Tutu is among a group of celebrities who have thrown their weight behind the Free & Equal Campaign, launched yesterday at the Clock Tower at the V&A Waterfront, which includes pop star Ricky Martin, singer Yvonne Chaka Chaka and Bollywood actress Celina Jaitly.
Yesterday Tutu said he would “refuse to go to a homophobic heaven”.
“No, I’d say sorry. I mean, I’d much rather go to that other place,” he said, adding “we have to build a society that is accepting”.
It was not a free society, Tutu said, “until every single person knows they are acknowledged and accepted for who they are”.
Free & Equal is the UN’s first global public education campaign intended to tackle homophobia and transphobia.
Tutu said that people were killed because of their sexual orientation. “How would I keep quiet? “It is as unjust as racism was... This God created them ( LGBT people). Each one is precious. They are human. They become judges. They are not a peculiar breed. I pray this campaign is as successful as it deserves to be,” he said.
The year-long campaign was announced yesterday by UN High Commissioner for Human Rights Navi Pillay, who was joined by Tutu and Justice Edwin Cameron of the Constitutional Court.
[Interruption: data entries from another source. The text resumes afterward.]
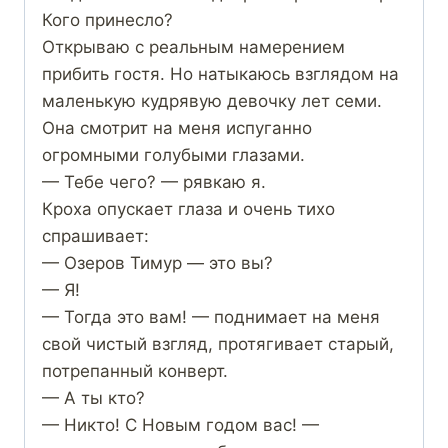
Кого принесло?
Открываю с реальным намерением
прибить гостя. Но натыкаюсь взглядом на
маленькую кудрявую девочку лет семи.
Она смотрит на меня испуганно
огромными голубыми глазами.
— Тебе чего? — рявкаю я.
Кроха опускает глаза и очень тихо
спрашивает:
— Озеров Тимур — это вы?
— Я!
— Тогда это вам! — поднимает на меня
свой чистый взгляд, протягивает старый,
потрепанный конверт.
— А ты кто?
— Никто! С Новым годом вас! —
The campaign is a follow-up to a UN report, from December 2011, that documented widespread human rights abuses.
Pillay said: “My office at the United Nations regularly receives reports of individuals who have been attacked, sexually assaulted, kidnapped, tortured, even murdered, simply because of their sexual orientation or gender identity... In over a third of the world’s countries, consensual, same-sex conduct remains a criminal offence.”
Free & Equal was launched with a public service announcement titled The Riddle.
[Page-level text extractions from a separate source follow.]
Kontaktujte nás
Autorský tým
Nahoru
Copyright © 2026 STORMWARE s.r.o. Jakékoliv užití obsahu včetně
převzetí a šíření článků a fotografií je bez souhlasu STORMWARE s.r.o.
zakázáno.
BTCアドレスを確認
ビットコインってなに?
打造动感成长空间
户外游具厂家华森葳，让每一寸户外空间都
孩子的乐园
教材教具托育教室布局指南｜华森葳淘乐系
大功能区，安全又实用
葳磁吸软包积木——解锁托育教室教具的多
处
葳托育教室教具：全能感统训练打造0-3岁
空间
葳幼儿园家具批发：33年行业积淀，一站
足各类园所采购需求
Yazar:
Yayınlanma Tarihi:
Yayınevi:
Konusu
“Over the coming year, we will be releasing a variety of creative content – including videos, articles, maps and other graphics – all intended to dispel negative stereotypes and encourage more informed discussion,” Pillay said.
Plans include a series of films interviewing family members of LGBT people from around the world.
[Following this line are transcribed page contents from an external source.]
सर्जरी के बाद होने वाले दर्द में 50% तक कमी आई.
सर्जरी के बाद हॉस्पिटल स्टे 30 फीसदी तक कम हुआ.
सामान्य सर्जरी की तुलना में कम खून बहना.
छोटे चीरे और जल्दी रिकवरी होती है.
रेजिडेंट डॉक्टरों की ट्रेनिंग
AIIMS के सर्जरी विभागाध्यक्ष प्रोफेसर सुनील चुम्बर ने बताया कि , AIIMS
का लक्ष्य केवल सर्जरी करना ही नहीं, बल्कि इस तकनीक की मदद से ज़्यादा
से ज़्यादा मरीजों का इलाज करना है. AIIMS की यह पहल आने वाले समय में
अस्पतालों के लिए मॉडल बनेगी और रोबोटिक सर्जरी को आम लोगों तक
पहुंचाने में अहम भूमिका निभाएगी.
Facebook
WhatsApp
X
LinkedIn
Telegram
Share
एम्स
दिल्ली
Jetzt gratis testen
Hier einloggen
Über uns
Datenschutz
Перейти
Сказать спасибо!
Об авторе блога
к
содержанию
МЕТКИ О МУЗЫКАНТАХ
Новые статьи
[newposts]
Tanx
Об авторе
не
She added that the material would be made available on the campaign’s website, UNFE.org, and was designed for easy sharing on social media.
Justice Cameron was equally supportive of the campaign.
In 2011 he made headlines when a letter he wrote to Spud producer Ross Garland appeared on the Constitutionally Speaking blog. He referred to “casual denigration of gays... that occasionally spike up in the movie”.
At Free & Equal’s launch yesterday he said: “I am a judge of the highest court and I am a homosexual man... I am a proudly and openly gay man.”
The biggest foe of LGBT equality, he charged, was “invisibility and silence”. “We look like everyone else. “My hope for this campaign is that the UN promises of freedom and equality are also promised to the LGBT community... My country is a beacon of constitutional equality. In practice, we have a long way to go... By denying our humanity, you are denying your own.”
Although the campaign is global and not targeted at South Africa specifically, Pillay said that while South Africa had “some of the best laws in the world, when it comes to protecting the rights of gay and lesbian people”, some of the worst cases of homophobic violence were recorded here.
“People are literally paying for their love with their lives,” she said.